Notebook battery source life boosts due to flash disks?
Notebooks have a necessity in more battery source life. My choice was a notebook with flash disks for the most part of 90s and its 10-hour source was quite appropriate for me. You possess a greater portability when there is no necessity in charging notebook battery source within a certain period. I had a great interest in the ability of flash disks to expand the laptop battery source life. Applying a kilowatt energy meter I processed some experiments on Intel Core 2 Duo laptop. Energy consumption is more sophisticated that I'd considered. This is the facts I discovered.
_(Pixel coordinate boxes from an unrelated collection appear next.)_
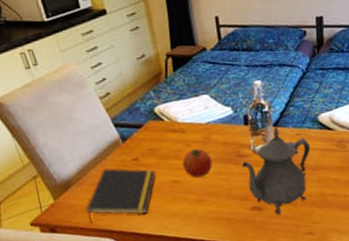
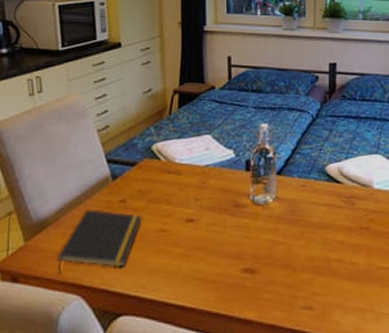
fruit: present [183,148,212,178] -> none [173,193,206,228]
teapot: present [241,126,311,215] -> none [237,175,316,280]

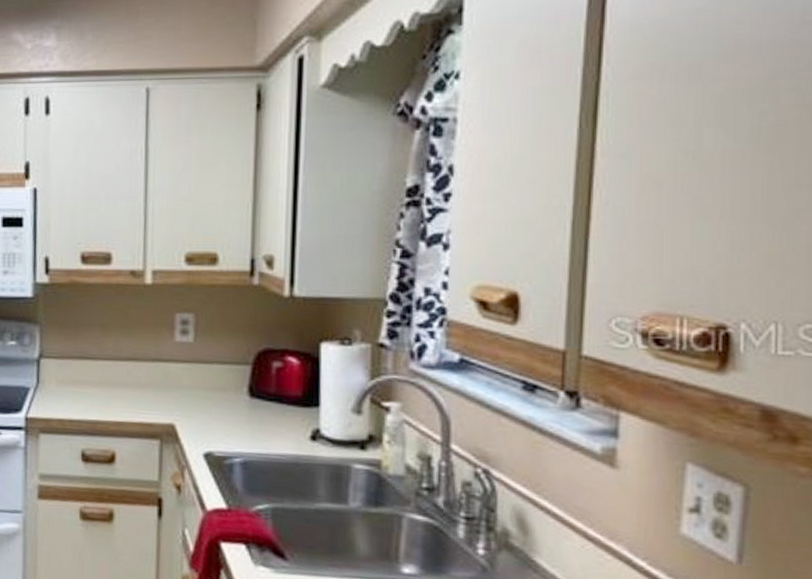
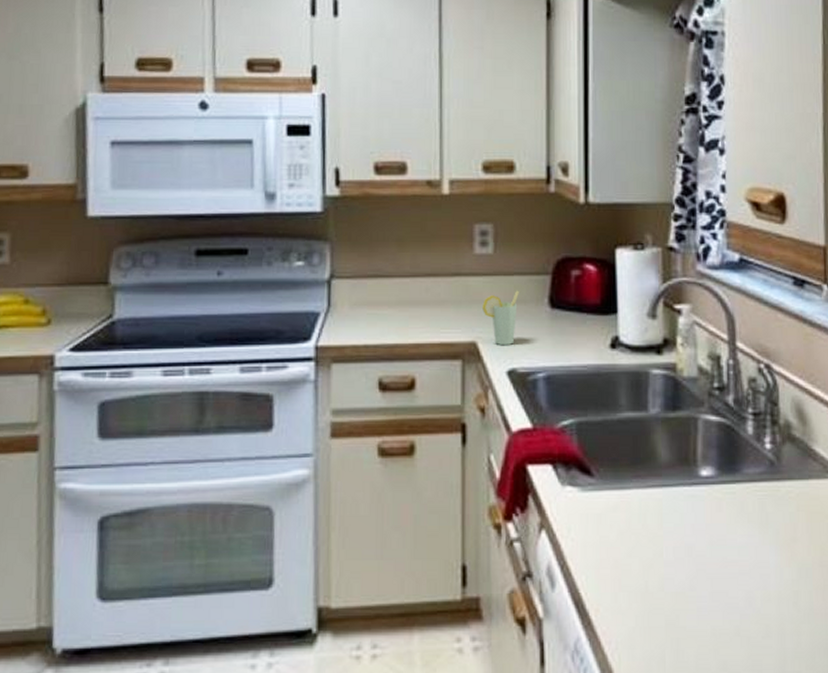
cup: none [181,378,218,430] -> present [482,290,519,346]

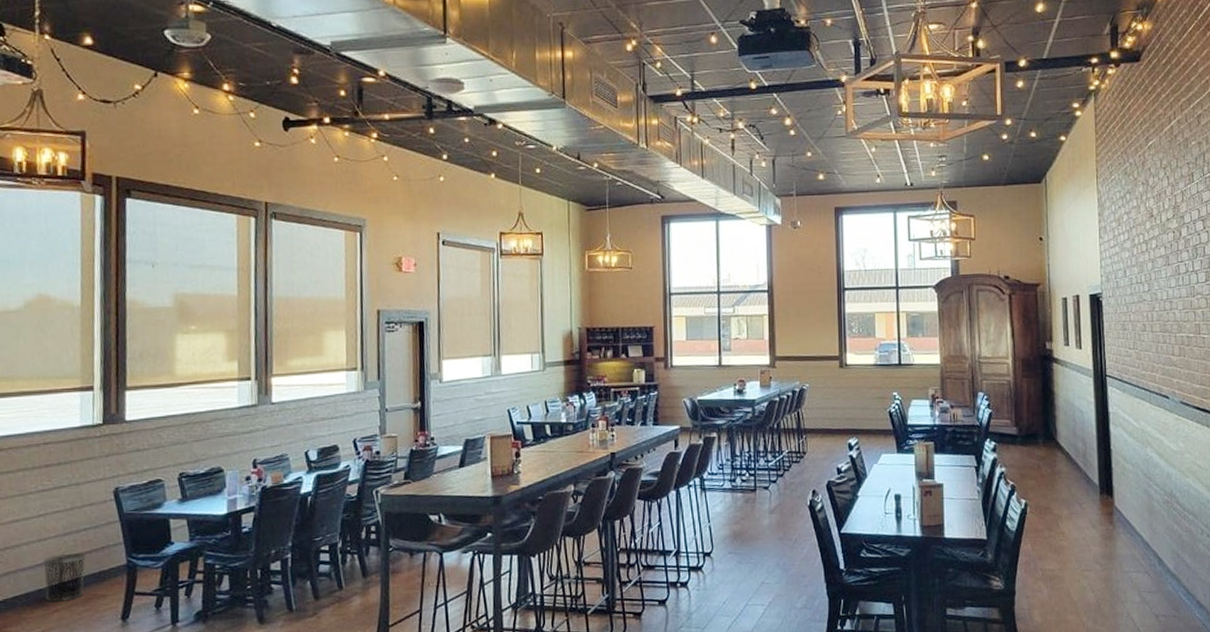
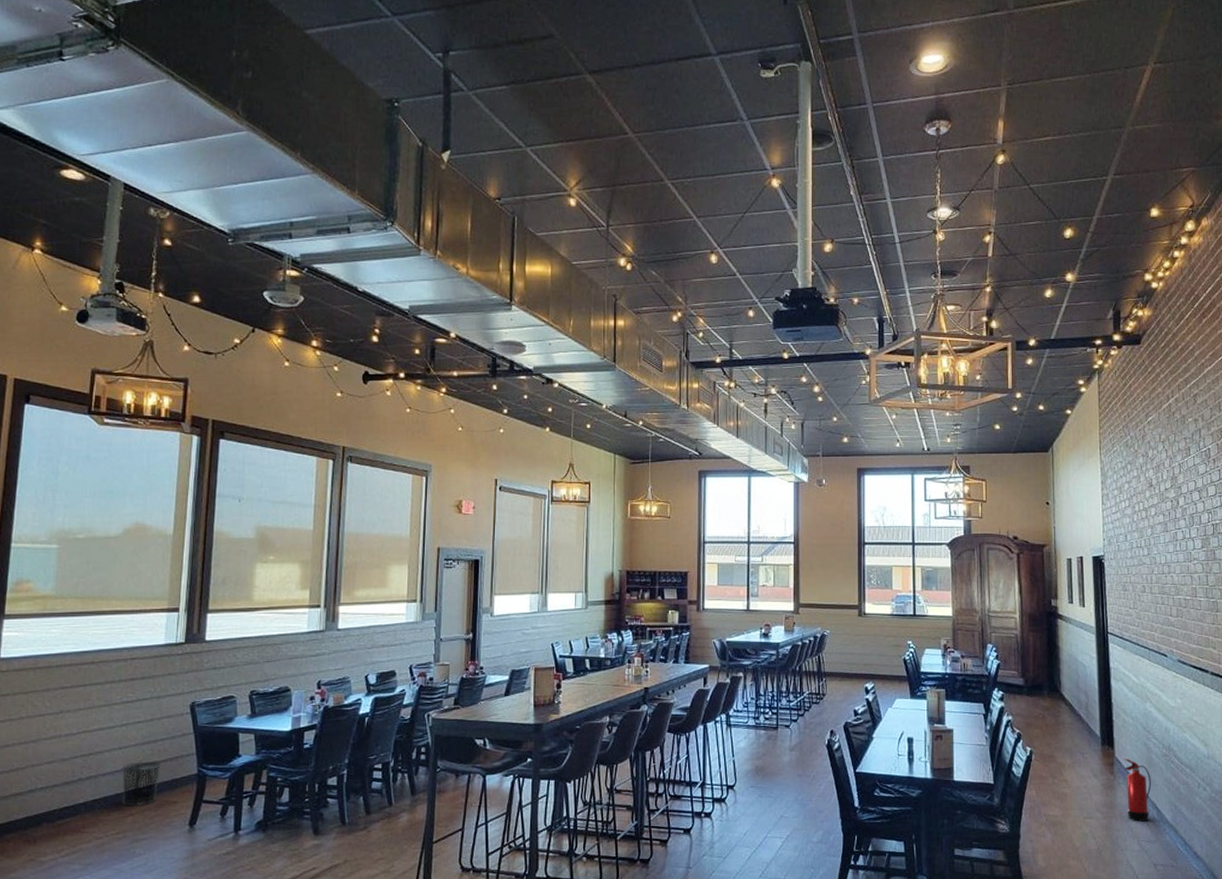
fire extinguisher: none [1124,506,1153,572] -> present [1124,758,1152,822]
Notebook configuration:
- MacBook with Core 2 Duo for 2 GHz,
- 2 GB RAM,
- Intel 950 integrated graphical unit,
- 13-inch display
- 8x DVD Burner
- 160 GB Western Digital Scorpio 2.5" 5400 RPM hard drive,
- Bluetooth,
- Wi-FI
The experiments: I loaded the operating system in course of shooting the energy usage with both the built-in and external drives. I also turned on a disk defragmentation utility, reputable iDefrag to provide perfect disk I/O. As the system was turned on, I tested some of various subsystems, as well. Screen power usage was experimented with the screen turned off and at minimal and ultimate brightness. Optical burner power usage was tested by playing a DVD and burning a CD. Idle energy usage with the display turned off and CPU at a 3-4 percent level was tested as well. I also pulled out a 1 GB SO-Dimm. The effects: The fact is that to investigate energy supply you should just shut down properties and turn them on. For instance, operating I/O is an action needing central processing unit supply both over Wi-Fi or to drive. When the defragmentation process was on it needed from 80 to 95 percent from both of dual units, for an eight watt action - practically 3x of an occupied drive.